The Murder That Shook America's Original Prison for Profit

by Robin Bernstein

Pub Date: May 1st, 2024
ISBN: 9780226744230
Publisher: The University of Chicago Press

Bernstein, a Harvard University professor and award-winning historian, surveys the origins of the United States’ for-profit prisons in this 19th-century case study.

“American prisons are worksites,” writes the author in an introduction, noting that they generate billions of dollars in commodities and services based on the labor of underpaid (or unpaid) incarcerated people who “do not have the right to refuse to work.” Historians most often trace the origins of such profit-driven labor to the 13th Amendment of the U.S. Constitution, which banned slavery “except as a punishment for crime”; Bernstein highlights its use more than half a century earlier in an engaging and often infuriating survey of New York’s Auburn State Prison. Bernstein notes how the Auburn’s founders sought not only to punish criminals, but also to “stimulate economic development” with prison-sponsored factories that produced myriad consumer products, from animal harnesses to carpets. In many ways, the book convincingly argues, Auburn created a framework that continues to shape the country’s prison industrial complex, with its inclusion of humiliation rituals (such as a ban on speaking) and its much-imitated black-and-white striped uniform. The book pays particular attention to the case of William Freeman, a Black and Native American young man who was first sentenced to Auburn in 1840when he was 15. Freeman would first defy Auburn’s rules by speaking up against its horrific working conditions, and, later, sought revenge through violence in an incident that rocked mid-1800s New York City.

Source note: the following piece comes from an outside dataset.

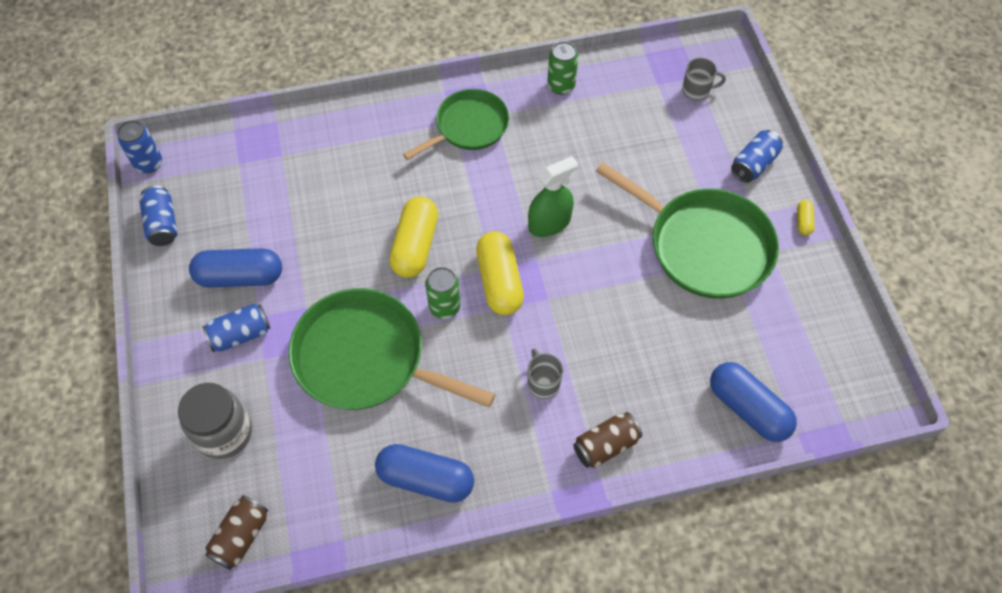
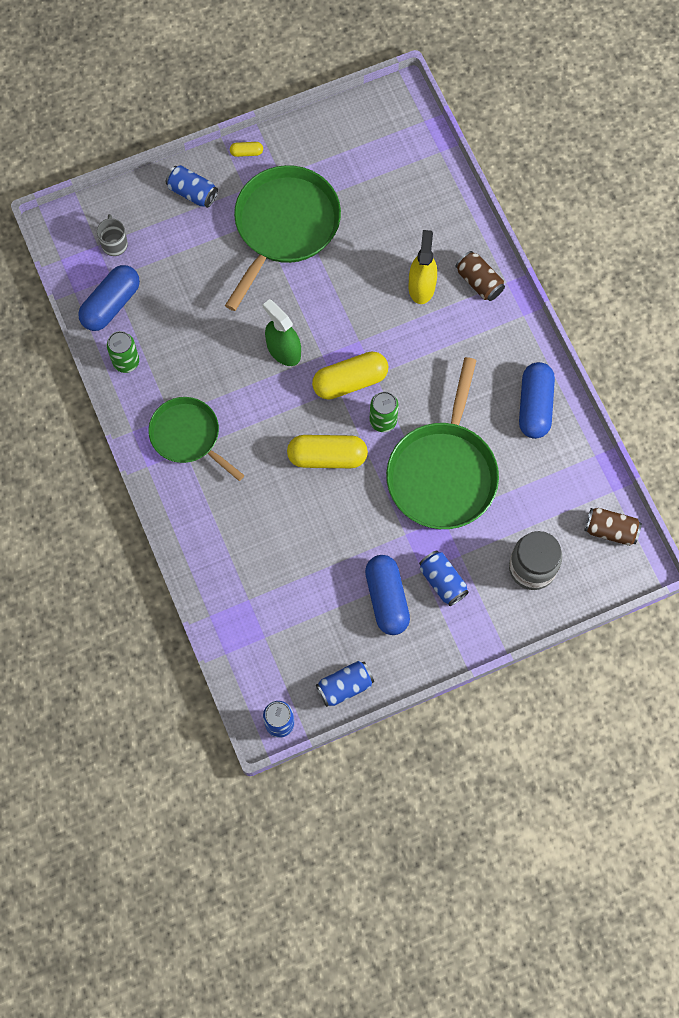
camera: 100 degrees left, 10 degrees up
grey mug [528,348,563,399] -> none
blue capsule [710,362,797,442] -> blue capsule moved to [78,265,140,331]
none -> yellow spray bottle [409,230,437,304]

The case is a particularly useful study that allows the author to explore the prison’s policies and engage with the contemporary prison abolitionist movement. The book’s strongest suit is its impressive research, which is backed by nearly 70 pages of endnotes. Bernstein balances her solid understanding of theoretical approaches to American prisons, developed by activist and academic Angela Y. Davis and others, with impressive mining of diaries, letters, newspapers, and other primary sources from the era. The book’s engaging, relevant narrative is accompanied by more than three dozen full-color images, including maps, paintings, blueprints, and newspaper clippings.

A timely and haunting look at key elements of incarceration history.